The choice question is an interesting one. Based on my own experience, I don't believe I had "no choice" in developing an ED. I believe I inherited a genetic tendency toward it (just like a genetic tendency toward any other medical ailment), and it just happened that a certain difficult time in my life activated that tendency to moderate emotions through not eating. I knew that I did not need to lose weight but wanted to anyway. I knew what I was doing was hurting me. I knew plenty about eating disorders. I think I was smart enough to understand that I had other choices -- I can forgive myself for being naive enough to think the eating disorder was a better choice, but I do not believe that my own decisions did not play a part in its development.

One reason I don't believe I had no choice is because I feel I did have a very real choice to recover. Fortunately I was "caught" early enough that treatment was made available to me quickly, which allowed me to discover that there were better options. But I like to take some credit for making the daily, often difficult, choice to recover.

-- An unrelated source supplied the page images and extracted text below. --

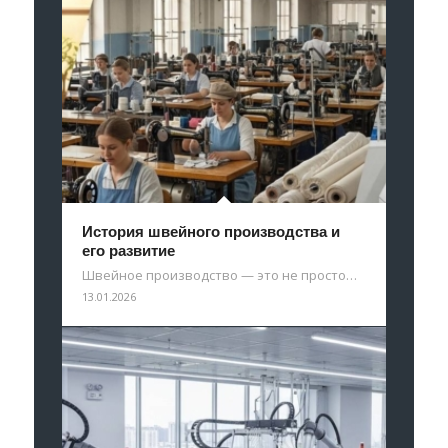
История швейного производства и
его развитие
Швейное производство — это не просто…
13.01.2026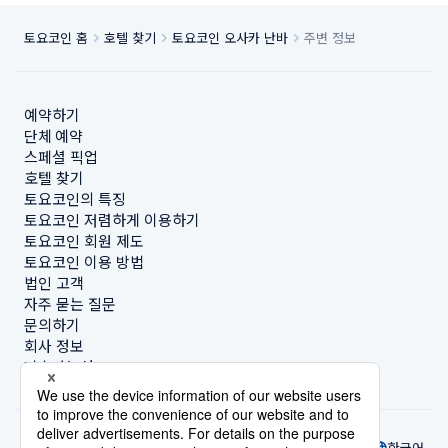
토요코인 홈
호텔 찾기
토요코인 오사카 난바
주변 정보
예약하기
단체 예약
스페셜 픽업
호텔 찾기
토요코인의 특징
토요코인 저렴하게 이용하기
토요코인 회원 제도
토요코인 이용 방법
법인 고객
자주 묻는 질문
문의하기
회사 정보
지속가능성
한국어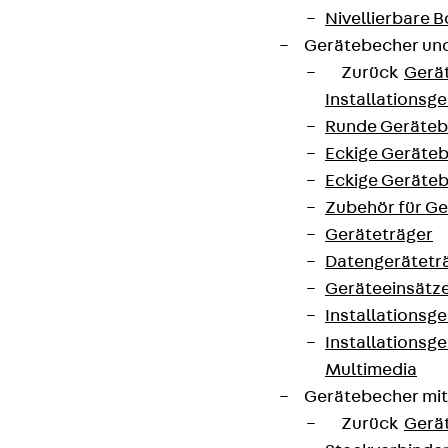
Nivellierbare
Gerätebecher und
Zurück
Gerä
Installationsg
Runde Geräteb
Eckige Geräte
Eckige Geräte
Zubehör für G
Geräteträger
Datengerätetr
Geräteeinsätz
Installationsg
Installationsg
Multimedia
Gerätebecher mi
Zurück
Gerä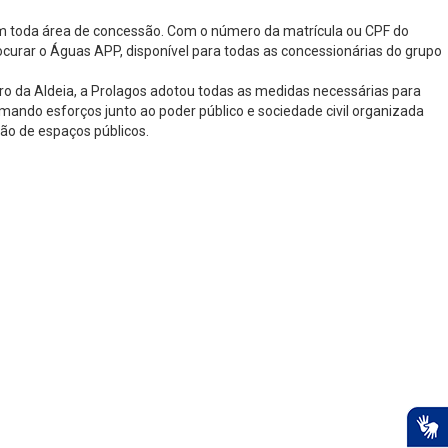
 em toda área de concessão. Com o número da matrícula ou CPF do
rocurar o Águas APP, disponível para todas as concessionárias do grupo
ro da Aldeia, a Prolagos adotou todas as medidas necessárias para
ando esforços junto ao poder público e sociedade civil organizada
ção de espaços públicos.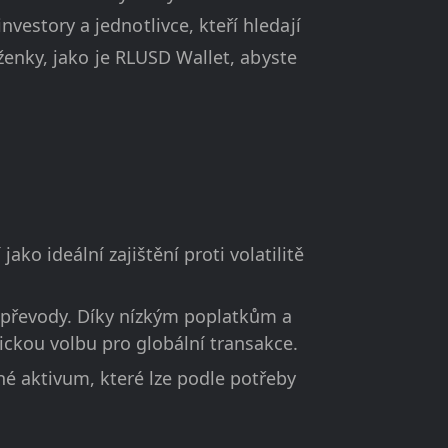
estory a jednotlivce, kteří hledají
ženky, jako je RLUSD Wallet, abyste
ko ideální zajištění proti volatilitě
 převody. Díky nízkým poplatkům a
tickou volbu pro globální transakce.
é aktivum, které lze podle potřeby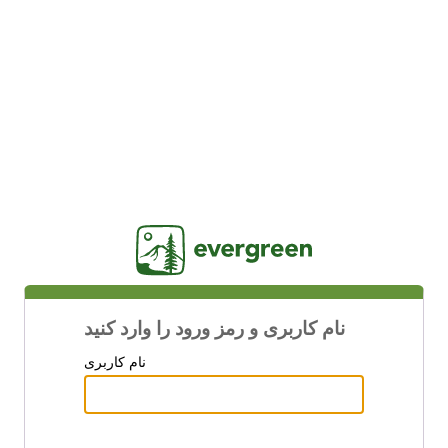
Jasig
نام کاربری و رمز ورود را وارد کنید
نام کاربری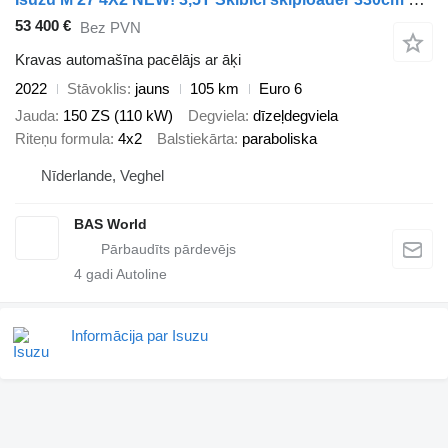
53 400 €
Bez PVN
Kravas automašīna pacēlājs ar āķi
2022
Stāvoklis
jauns
105 km
Euro 6
Jauda
150 ZS (110 kW)
Degviela
dīzeļdegviela
Riteņu formula
4x2
Balstiekārta
paraboliska
Nīderlande, Veghel
BAS World
4
gadi Autoline
Informācija par Isuzu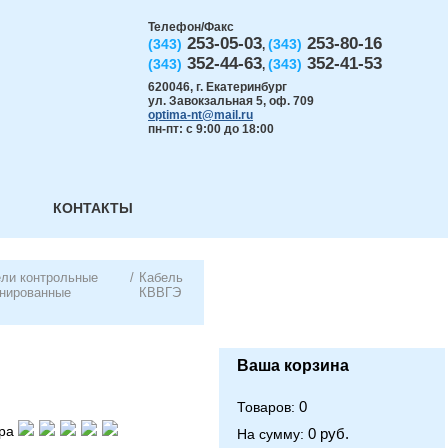
Телефон/Факс
253-05-03
253-80-16
(343)
(343)
,
352-44-63
352-41-53
(343)
(343)
,
620046
,
г. Екатеринбург
ул. Завокзальная 5, оф. 709
optima-nt@mail.ru
пн-пт: с 9:00 до 18:00
КОНТАКТЫ
ели контрольные
/
Кабель
анированные
КВВГЭ
Ваша корзина
0
Товаров:
ра
0 руб.
На сумму: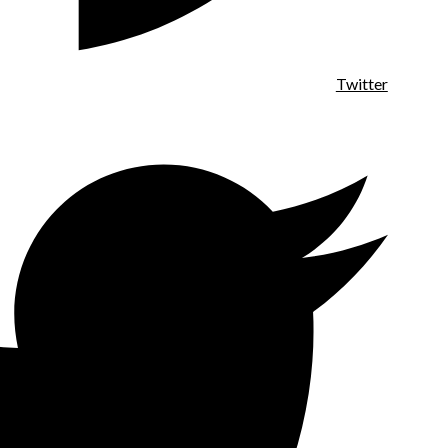
Twitter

Of course, I don't feel cancer victims have a choice in the matter of falling ill yet I admire their own choice to endure treatment, so perhaps no choice in getting an ED doesn't imply no choice in recovery. Perhaps I just think of my past as a "choice" because the guilt of self-sabotage is less troublesome than the helplessness of having my own mind and body taken from me by a genetic fluke.

Harriet said...

"Perhaps I just think of my past as a 'choice' because the guilt of self-sabotage is less troublesome than the helplessness of having my own mind and body taken from me by a genetic fluke."

I suspect this is true, HG. For more on this, please see this earlier post:

RaisinCookies said...

I think there is a combination of choice and genetic propensities with me, at least. My mother has battled with eating disorders for most of her life, and I myself stood on the edge of developing anorexia a few years ago. I was able to back away from that, but the mild obsession with food still exists.

Anonymous said...


Thanks for linking that (I'm a new reader, and hadn't gone back that far in recent archives).

It reminds me of something my dad told me once. He himself, a scientist and skeptic, had a religious reawakening after his cancer went into remission, and when I asked him about it, he said it was because religious belief provides meaning to human suffering. I had never made the connection between that and my own ascribing meaning to mental illness, but that's certainly intriguing.

Harriet said...

Exactly! And we are wired to want that meaning. It's one of the qualities that makes us essentially human.